How to complete this task
In the data, find each line where the word "Girone" appears and list that line.
::: Data extract :::
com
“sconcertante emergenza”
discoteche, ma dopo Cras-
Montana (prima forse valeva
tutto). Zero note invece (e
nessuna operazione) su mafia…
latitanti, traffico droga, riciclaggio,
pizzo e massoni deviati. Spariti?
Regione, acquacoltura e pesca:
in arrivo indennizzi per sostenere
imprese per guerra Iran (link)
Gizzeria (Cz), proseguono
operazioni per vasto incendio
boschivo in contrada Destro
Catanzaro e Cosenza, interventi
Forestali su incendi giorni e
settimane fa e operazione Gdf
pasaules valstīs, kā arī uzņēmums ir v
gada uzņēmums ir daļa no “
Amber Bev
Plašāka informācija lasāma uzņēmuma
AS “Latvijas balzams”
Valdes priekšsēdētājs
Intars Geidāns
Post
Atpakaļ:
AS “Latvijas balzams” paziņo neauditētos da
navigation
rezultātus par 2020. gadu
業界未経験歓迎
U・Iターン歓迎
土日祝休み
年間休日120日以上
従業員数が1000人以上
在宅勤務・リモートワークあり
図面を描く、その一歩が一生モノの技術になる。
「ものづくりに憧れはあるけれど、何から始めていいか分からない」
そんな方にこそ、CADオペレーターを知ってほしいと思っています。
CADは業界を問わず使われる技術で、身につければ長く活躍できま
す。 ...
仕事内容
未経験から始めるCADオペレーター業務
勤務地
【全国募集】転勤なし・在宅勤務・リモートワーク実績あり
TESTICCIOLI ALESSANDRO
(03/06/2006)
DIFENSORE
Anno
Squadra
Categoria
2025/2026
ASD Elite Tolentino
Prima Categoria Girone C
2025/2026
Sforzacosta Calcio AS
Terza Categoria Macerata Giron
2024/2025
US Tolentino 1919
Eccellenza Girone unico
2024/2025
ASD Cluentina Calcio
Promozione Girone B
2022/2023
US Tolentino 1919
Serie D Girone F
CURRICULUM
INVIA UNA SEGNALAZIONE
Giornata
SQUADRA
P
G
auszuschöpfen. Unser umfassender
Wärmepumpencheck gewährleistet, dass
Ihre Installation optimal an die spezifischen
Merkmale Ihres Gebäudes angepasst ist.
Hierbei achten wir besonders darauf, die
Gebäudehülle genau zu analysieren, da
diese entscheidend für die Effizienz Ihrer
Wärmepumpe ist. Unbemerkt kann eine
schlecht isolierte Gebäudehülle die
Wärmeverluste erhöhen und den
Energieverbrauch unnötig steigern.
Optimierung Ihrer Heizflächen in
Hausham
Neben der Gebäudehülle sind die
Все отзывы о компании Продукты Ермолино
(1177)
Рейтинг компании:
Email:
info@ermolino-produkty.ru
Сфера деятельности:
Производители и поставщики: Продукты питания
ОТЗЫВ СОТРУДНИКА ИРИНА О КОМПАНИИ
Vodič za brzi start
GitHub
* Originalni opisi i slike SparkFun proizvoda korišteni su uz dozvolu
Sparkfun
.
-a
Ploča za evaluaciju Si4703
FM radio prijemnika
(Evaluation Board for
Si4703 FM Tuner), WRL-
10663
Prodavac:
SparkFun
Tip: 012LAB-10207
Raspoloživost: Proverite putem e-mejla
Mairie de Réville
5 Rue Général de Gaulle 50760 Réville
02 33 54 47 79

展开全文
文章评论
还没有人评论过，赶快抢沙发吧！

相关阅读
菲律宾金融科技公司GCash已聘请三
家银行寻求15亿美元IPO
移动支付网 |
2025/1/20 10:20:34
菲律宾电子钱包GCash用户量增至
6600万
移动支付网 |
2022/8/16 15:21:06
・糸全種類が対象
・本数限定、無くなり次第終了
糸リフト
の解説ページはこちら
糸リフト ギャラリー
:::
Task answer
Prima Categoria Girone C
Eccellenza Girone unico
Promozione Girone B
Serie D Girone F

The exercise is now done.